*** Opening of Data ***

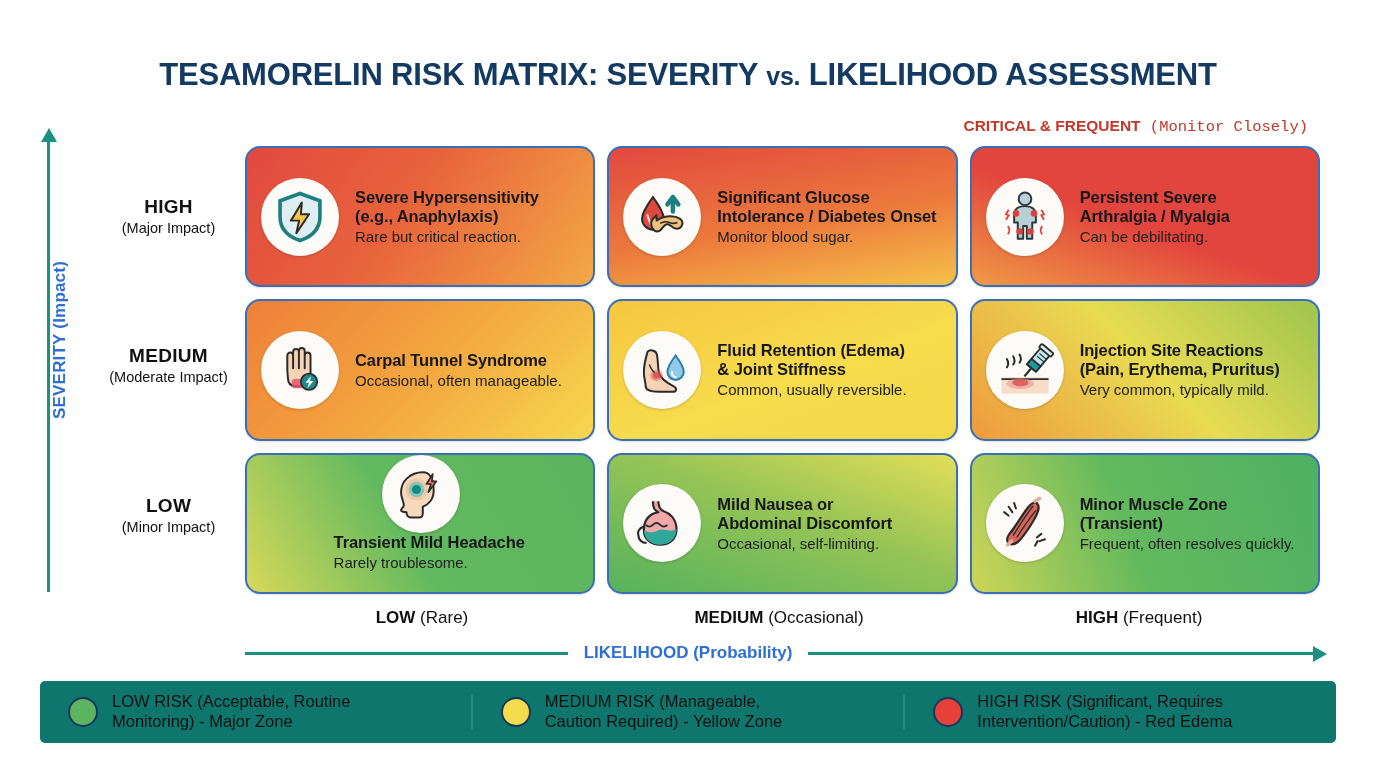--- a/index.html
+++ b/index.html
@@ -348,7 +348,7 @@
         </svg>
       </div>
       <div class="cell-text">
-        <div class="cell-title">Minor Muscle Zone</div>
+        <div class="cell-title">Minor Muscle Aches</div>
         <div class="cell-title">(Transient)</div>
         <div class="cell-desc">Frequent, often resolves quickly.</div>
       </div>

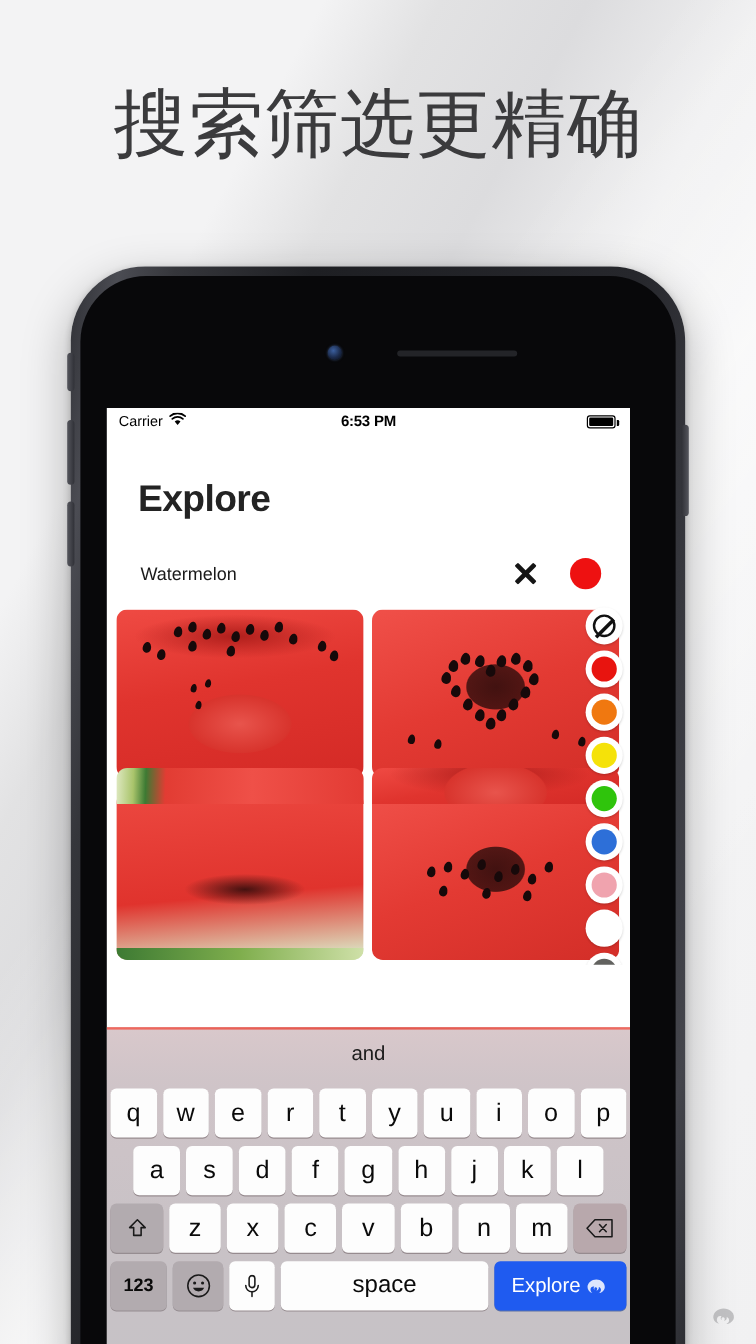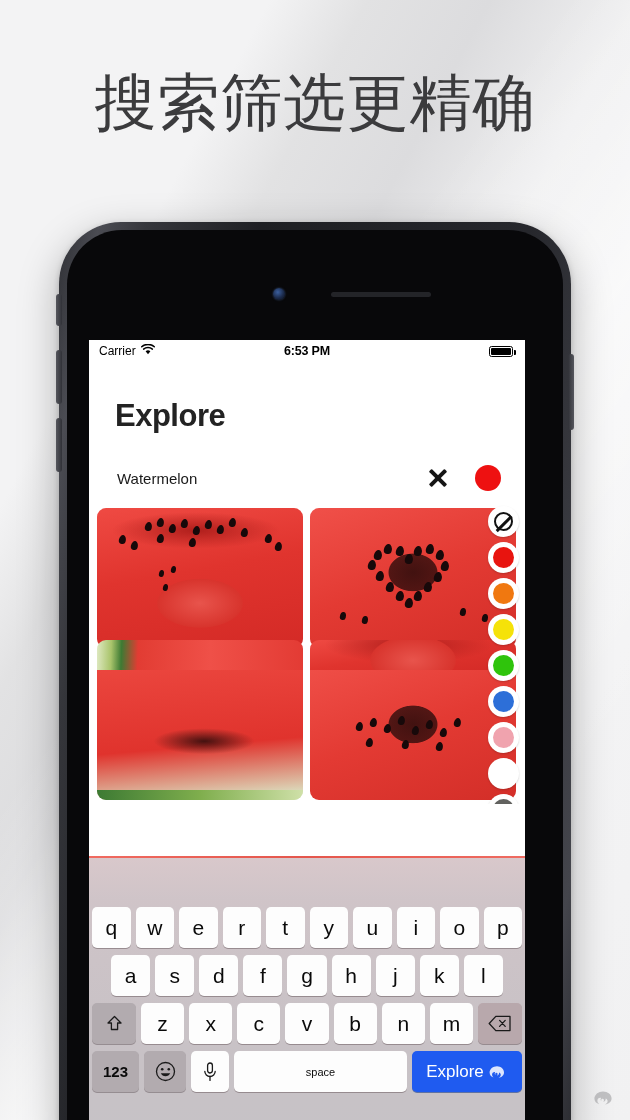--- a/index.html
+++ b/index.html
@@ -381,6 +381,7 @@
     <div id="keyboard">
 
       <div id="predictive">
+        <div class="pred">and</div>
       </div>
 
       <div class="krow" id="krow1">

*** Close of Data ***

▶ _Request_:
Copy every record exactly, but skip the pictures.

▶ _Expected answer_:
--- a/index.html
+++ b/index.html
@@ -348,7 +348,7 @@
         </svg>
       </div>
       <div class="cell-text">
-        <div class="cell-title">Minor Muscle Zone</div>
+        <div class="cell-title">Minor Muscle Aches</div>
         <div class="cell-title">(Transient)</div>
         <div class="cell-desc">Frequent, often resolves quickly.</div>
       </div>

--- a/index.html
+++ b/index.html
@@ -381,6 +381,7 @@
     <div id="keyboard">
 
       <div id="predictive">
+        <div class="pred">and</div>
       </div>
 
       <div class="krow" id="krow1">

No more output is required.